Filtering and Analyzing a Data Source

The Running Reality desktop app can view a range of geographic and non-geographic data sources, perform simple filtering, and then analyze the filtered data.

Overview

This short tutorial steps through the basic procedures to open a data source, filter the data, then create an analysis of that data in a new data source. This allows you to take a set of data that may have geotemporal parameters and generate a GeoJSON file of select results you can load into another application or post to the web.

Filtering

The data within data sources can be filtered to narrow the data records that are shown in a map layer, shown in the sidebar, and used for downstream analysis. The filter criteria use a simple matching on a property, column, or field.

We are going to use a GeoJSON file from GreekCoinage.org that lists all coin mints in the classical Mediterranean world. The file is here if you would like to download a copy yourself: mints.geojson We could have used a file of a different format as well, such as an RDF file.

To add a new data source, click one of the two "add" buttons in the picture below. Note that you must be in an editable world, which corresponds to a world file that saves your data source preferences.

Then, chose "select local file" and the mints.geojson file you downloaded.

The file will load as a new data source and be visible in the list of data sources at the bottom of the left-side sidebar. The data points for each mint appear as a blue dot in the map. (Note that a GeoJSON file automatically shows as a map layer, but other file types may first require a data layout to identify the location information.) Click "view" or the data source name to view its details.

- [DATA FOR ANALYSIS]:
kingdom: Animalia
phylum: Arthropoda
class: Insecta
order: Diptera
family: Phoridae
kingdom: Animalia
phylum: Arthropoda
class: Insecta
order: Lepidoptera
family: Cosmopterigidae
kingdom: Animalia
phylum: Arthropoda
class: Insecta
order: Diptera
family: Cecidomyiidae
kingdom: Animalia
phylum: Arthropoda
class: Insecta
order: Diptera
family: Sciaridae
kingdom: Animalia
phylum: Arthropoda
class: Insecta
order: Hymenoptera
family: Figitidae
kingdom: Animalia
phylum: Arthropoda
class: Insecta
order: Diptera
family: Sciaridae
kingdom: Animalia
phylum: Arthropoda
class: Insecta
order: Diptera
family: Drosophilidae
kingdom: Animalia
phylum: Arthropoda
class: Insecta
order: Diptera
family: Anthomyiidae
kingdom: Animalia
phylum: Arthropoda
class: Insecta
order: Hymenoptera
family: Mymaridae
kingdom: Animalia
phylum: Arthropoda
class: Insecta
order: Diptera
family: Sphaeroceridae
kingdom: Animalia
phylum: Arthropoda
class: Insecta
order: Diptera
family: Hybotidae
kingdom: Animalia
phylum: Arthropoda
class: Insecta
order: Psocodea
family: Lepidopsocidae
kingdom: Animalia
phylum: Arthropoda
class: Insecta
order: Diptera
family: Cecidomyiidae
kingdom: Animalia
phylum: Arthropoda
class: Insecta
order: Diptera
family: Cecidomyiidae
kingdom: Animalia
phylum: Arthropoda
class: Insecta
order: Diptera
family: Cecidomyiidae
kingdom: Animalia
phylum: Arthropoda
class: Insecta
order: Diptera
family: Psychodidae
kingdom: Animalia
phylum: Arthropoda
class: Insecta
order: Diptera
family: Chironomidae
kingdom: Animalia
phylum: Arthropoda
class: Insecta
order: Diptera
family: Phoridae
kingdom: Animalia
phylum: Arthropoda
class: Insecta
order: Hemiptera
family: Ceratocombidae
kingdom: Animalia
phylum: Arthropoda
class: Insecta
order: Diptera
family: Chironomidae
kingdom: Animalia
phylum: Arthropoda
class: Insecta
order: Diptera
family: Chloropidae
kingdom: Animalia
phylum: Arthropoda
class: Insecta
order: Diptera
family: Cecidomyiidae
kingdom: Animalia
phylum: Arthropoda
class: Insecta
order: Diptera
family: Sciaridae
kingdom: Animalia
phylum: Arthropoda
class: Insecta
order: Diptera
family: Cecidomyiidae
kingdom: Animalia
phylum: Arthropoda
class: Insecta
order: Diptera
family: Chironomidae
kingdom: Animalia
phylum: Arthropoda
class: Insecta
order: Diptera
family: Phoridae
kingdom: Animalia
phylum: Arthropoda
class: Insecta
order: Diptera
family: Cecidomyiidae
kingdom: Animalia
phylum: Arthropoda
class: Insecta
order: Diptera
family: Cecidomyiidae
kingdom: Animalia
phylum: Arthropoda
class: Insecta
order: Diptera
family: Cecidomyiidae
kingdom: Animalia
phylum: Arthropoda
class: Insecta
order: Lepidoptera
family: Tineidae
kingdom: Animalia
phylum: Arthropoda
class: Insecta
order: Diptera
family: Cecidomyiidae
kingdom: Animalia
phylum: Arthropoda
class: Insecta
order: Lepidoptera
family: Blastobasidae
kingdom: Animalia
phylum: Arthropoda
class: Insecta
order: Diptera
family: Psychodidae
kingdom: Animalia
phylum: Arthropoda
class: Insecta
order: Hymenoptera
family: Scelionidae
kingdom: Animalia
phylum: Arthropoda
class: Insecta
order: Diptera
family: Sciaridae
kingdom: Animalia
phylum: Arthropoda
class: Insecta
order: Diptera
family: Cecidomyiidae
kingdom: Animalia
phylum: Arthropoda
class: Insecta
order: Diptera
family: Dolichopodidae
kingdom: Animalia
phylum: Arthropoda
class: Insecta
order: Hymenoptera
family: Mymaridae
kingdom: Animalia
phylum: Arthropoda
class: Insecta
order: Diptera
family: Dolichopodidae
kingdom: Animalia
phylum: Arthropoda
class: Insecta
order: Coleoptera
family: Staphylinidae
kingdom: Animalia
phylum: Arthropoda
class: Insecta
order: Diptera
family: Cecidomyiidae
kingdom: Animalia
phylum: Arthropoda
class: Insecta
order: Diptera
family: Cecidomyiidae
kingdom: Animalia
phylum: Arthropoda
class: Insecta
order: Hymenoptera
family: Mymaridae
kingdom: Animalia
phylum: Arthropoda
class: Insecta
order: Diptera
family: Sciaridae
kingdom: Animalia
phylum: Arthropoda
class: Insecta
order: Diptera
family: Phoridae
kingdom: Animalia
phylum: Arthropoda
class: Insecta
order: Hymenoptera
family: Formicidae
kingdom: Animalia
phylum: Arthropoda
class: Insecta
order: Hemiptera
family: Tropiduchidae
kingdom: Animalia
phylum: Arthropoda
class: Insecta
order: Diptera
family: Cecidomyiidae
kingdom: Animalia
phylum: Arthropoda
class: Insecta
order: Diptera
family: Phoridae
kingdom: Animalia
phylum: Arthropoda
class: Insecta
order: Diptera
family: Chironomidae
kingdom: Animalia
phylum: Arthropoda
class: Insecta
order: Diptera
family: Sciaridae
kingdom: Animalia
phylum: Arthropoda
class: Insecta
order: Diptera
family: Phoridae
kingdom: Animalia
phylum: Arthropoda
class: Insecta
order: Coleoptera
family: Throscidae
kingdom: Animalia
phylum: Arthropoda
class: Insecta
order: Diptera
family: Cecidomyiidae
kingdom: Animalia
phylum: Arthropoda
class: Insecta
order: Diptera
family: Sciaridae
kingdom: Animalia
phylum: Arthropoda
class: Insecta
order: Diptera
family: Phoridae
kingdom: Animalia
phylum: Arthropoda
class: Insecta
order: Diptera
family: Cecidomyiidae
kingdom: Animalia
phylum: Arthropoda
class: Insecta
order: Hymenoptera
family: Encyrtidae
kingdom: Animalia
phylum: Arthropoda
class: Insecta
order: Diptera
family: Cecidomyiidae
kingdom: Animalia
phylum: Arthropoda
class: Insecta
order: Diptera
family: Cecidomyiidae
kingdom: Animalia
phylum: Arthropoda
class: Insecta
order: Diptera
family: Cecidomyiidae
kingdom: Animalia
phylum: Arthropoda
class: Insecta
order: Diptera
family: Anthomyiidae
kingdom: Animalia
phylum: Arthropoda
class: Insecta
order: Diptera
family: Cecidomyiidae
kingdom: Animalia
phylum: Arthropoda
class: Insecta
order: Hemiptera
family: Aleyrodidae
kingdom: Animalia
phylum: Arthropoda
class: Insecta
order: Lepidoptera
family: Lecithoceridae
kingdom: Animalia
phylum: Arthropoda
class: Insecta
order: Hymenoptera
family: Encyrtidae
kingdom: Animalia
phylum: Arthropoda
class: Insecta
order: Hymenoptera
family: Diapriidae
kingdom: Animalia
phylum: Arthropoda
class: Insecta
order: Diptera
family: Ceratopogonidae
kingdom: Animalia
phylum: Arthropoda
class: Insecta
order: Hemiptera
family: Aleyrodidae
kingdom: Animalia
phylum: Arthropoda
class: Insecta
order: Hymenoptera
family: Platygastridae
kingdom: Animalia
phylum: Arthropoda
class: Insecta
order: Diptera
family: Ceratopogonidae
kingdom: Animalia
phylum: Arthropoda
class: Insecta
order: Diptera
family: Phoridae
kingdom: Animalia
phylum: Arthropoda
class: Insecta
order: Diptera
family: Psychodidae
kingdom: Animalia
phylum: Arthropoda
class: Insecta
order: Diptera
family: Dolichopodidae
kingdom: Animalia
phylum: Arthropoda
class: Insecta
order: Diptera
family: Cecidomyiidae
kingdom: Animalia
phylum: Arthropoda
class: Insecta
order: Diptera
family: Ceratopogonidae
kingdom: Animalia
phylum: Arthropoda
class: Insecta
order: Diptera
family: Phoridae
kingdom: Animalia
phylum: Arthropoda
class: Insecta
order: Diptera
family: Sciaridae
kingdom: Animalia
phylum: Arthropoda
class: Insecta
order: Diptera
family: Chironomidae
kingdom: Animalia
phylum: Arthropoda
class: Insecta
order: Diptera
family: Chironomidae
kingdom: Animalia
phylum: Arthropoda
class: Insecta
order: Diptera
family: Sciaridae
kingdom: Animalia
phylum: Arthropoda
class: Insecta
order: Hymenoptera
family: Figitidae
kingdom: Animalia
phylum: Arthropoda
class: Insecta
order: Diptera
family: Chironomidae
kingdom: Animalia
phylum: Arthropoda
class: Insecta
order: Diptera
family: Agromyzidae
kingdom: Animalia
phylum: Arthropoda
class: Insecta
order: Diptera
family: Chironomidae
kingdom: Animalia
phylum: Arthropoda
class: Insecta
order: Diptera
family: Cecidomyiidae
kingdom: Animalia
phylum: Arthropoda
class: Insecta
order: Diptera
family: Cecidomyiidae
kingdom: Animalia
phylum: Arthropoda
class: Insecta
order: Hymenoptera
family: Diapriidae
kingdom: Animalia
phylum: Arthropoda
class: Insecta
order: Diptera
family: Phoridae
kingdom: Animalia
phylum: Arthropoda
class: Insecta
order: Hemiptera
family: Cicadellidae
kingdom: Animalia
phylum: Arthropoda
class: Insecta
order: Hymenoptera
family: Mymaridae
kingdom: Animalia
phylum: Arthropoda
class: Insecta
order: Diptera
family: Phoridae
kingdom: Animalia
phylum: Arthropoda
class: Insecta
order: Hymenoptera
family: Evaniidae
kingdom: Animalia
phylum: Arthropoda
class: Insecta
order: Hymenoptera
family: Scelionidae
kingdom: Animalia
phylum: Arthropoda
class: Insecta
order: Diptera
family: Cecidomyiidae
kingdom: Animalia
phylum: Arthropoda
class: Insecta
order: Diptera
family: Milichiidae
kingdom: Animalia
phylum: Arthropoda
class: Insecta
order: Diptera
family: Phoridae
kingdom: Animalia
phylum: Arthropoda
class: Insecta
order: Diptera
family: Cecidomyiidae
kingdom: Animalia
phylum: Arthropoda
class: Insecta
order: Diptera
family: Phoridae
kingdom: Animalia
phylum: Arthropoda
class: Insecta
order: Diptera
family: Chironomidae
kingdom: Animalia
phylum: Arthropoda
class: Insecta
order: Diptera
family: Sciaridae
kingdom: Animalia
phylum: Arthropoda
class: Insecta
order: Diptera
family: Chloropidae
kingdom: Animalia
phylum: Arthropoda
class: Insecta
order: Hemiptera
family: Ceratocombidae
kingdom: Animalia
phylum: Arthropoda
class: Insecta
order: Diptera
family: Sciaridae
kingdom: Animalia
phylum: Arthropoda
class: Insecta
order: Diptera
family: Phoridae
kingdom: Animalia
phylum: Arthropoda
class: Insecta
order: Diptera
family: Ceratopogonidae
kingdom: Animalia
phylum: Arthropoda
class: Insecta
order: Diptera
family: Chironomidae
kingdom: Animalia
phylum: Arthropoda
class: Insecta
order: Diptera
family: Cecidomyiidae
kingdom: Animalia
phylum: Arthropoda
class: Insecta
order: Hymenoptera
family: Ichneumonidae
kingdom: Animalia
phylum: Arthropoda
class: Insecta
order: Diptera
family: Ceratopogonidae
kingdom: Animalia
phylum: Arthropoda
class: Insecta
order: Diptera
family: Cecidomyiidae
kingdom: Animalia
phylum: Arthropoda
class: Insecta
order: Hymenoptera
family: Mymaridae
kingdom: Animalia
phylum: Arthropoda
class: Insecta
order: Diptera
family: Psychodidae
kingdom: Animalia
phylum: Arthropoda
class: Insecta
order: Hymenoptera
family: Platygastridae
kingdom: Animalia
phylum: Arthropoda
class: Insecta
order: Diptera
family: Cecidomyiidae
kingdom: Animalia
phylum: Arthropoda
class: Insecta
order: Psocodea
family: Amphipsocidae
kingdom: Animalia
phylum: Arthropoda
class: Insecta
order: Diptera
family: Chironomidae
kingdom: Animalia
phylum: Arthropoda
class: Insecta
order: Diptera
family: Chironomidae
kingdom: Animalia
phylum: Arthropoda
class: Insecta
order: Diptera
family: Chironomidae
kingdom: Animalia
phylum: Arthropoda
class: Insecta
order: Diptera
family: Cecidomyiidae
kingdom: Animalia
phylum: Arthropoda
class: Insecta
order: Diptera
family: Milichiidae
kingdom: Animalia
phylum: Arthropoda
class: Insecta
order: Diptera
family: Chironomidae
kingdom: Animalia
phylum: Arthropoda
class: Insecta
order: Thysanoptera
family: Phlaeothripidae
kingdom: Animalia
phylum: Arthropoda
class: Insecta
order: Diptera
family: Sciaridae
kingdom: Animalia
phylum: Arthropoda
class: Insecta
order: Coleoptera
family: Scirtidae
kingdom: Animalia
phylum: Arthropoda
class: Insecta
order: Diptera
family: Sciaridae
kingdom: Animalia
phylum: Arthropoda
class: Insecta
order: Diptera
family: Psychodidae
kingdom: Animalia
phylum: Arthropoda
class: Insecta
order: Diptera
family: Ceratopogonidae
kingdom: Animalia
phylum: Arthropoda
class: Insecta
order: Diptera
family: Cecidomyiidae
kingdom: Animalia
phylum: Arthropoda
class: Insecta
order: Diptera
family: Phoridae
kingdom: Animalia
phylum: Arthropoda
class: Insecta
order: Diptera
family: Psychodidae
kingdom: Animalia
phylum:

- [ACTIONS TO TAKE]:
A. Answer these questions using the data source tutorial:
(i) Which website supplies the example GeoJSON file?
(ii) What kind of world must you be in to add a new data source?
(iii) How do the data points for each mint appear in the map?
B. List every kind of thing on which the data source tutorial says filter criteria can perform simple matching.
C. Write a continuation of the data source tutorial, starting after its final sentence.
The items are not needed for this work.

- [ANSWERS TO THIS EXERCISE]:
A.
(i) GreekCoinage.org
(ii) An editable world
(iii) As a blue dot

B. Property, column, field

C.
Switch the data source to "edit" mode. We are going to change how it appears, so first we must switch into edit mode. This prevents unanticipated and unintentional changes. Then, from the toolbar, select "filter."

When the filter control comes up, there is initially no filter. Click "add" to add a new filter. Currently, only one filter can be applied.

Change the filter terms from the defaults to the property "name", the criteria "STARTSWITH", and the value "D". This will filter the mints for only those where their name starts with the letter D. This is not a particularly useful filter, but it illustrates the technique. If your GeoJSON file or other file has more properties, then you can filter on those. I.e. if you have a description field you can identify all locations that have "silver coin" mentioned.

The list of mints shown is now reduced to only those matching the filter criteria. This filters the list shown in the sidebar at left, the points shown in the map layer, and (as we will use in the next section) the data used by other analysis.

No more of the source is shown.